▸ PROBLEM:
Scan the listing for the word "enzima" and report every line that contains it.
INPUT DATA: Begin
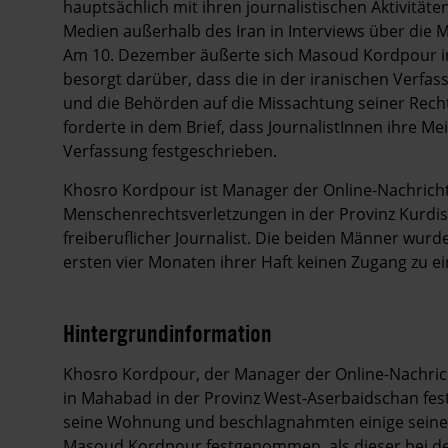
hauptsächlich mit ihren journalistischen Aktivität
Medien außerhalb des Iran in Interviews über die M
Am 10. Dezember äußerte sich Masoud Kordpour in
besorgt darüber, dass die in der iranischen Verfa
und die Behörden auf die Missachtung seiner Recht
forderte in dem Brief, dass JournalistInnen ihre Me
Verfassung festgeschrieben.
Khosro Kordpour ist Manager der Online-Nachrich
Menschenrechtsverletzungen in der Provinz Kurdis
freiberuflicher Journalist. Die beiden Männer wu
ersten vier Monaten ihrer Haft keinen Zugang zu e
Hintergrundinformation
Hintergrund
Khosro Kordpour, der Manager der Online-Nachri
in Mahabad in der Provinz West-Aserbaidschan fe
seine Wohnung und beschlagnahmten einige seine
Masoud Kordpour festgenommen, als dieser bei de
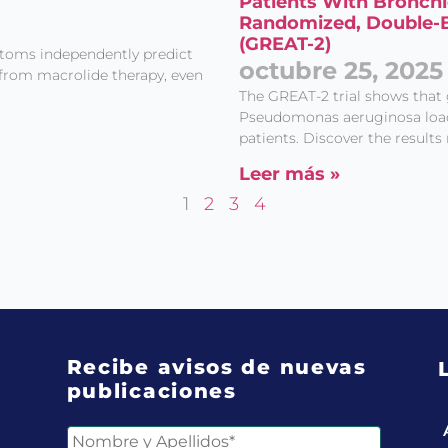
Patients With Bronchi
Randomized, Double-Bl
(GREAT-2)
toms independently predict
octubre 25, 2025
 from macrolide therapy, even
The GREAT-2 trial shows that
Pseudomonas aeruginosa load a
patients. Discover the results
Leer más »
1
2
3
4
Recibe avisos de nuevas
publicaciones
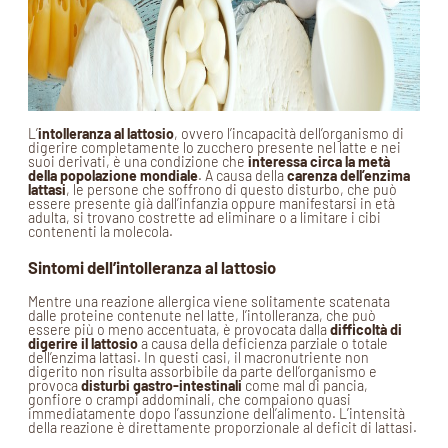
L’
intolleranza al lattosio
, ovvero l’incapacità dell’organismo di
digerire completamente lo zucchero presente nel latte e nei
suoi derivati, è una condizione che
interessa circa la metà
della popolazione mondiale
. A causa della
carenza dell’enzima
lattasi
, le persone che soffrono di questo disturbo, che può
essere presente già dall’infanzia oppure manifestarsi in età
adulta, si trovano costrette ad eliminare o a limitare i cibi
contenenti la molecola.
Sintomi dell’intolleranza al lattosio
Mentre una reazione allergica viene solitamente scatenata
dalle proteine contenute nel latte, l’intolleranza, che può
essere più o meno accentuata, è provocata dalla
difficoltà di
digerire il lattosio
a causa della deficienza parziale o totale
dell’enzima lattasi. In questi casi, il macronutriente non
digerito non risulta assorbibile da parte dell’organismo e
provoca
disturbi gastro-intestinali
come mal di pancia,
gonfiore o crampi addominali, che compaiono quasi
immediatamente dopo l’assunzione dell’alimento. L’intensità
della reazione è direttamente proporzionale al deficit di lattasi.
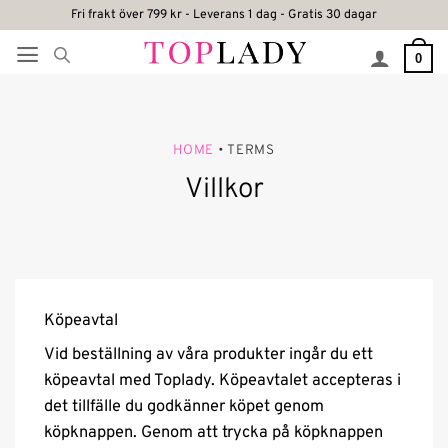
Skip
Fri frakt över 799 kr - Leverans 1 dag - Gratis 30 dagar
to
0
content
HOME
• TERMS
Villkor
Köpeavtal
Vid beställning av våra produkter ingår du ett
köpeavtal med Toplady. Köpeavtalet accepteras i
det tillfälle du godkänner köpet genom
köpknappen. Genom att trycka på köpknappen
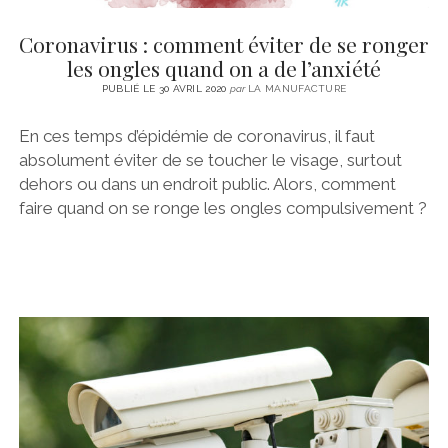
Coronavirus : comment éviter de se ronger
les ongles quand on a de l’anxiété
PUBLIÉ LE 30 AVRIL 2020
par
LA MANUFACTURE
En ces temps d’épidémie de coronavirus, il faut
absolument éviter de se toucher le visage, surtout
dehors ou dans un endroit public. Alors, comment
faire quand on se ronge les ongles compulsivement ?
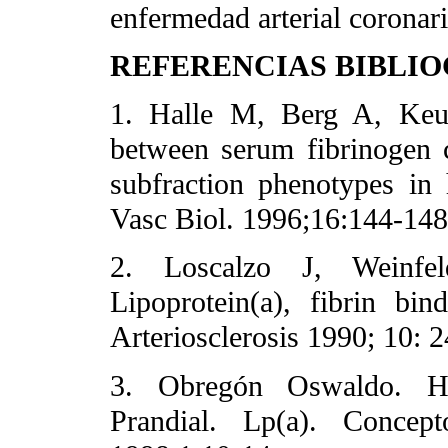
enfermedad arterial coronari
REFERENCIAS BIBLI
1. Halle M, Berg A, Keu
between serum fibrinogen
subfraction phenotypes in
Vasc Biol. 1996;16:144-14
2. Loscalzo J, Weinf
Lipoprotein(a), fibrin bin
Arteriosclerosis 1990; 10:
3. Obregón Oswaldo. Hipe
Prandial. Lp(a). Concept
INPUT DATA: End
▸ RESPONSE:
carenza dell’enzima
dell’enzima lattasi. In questi casi, il macronutriente non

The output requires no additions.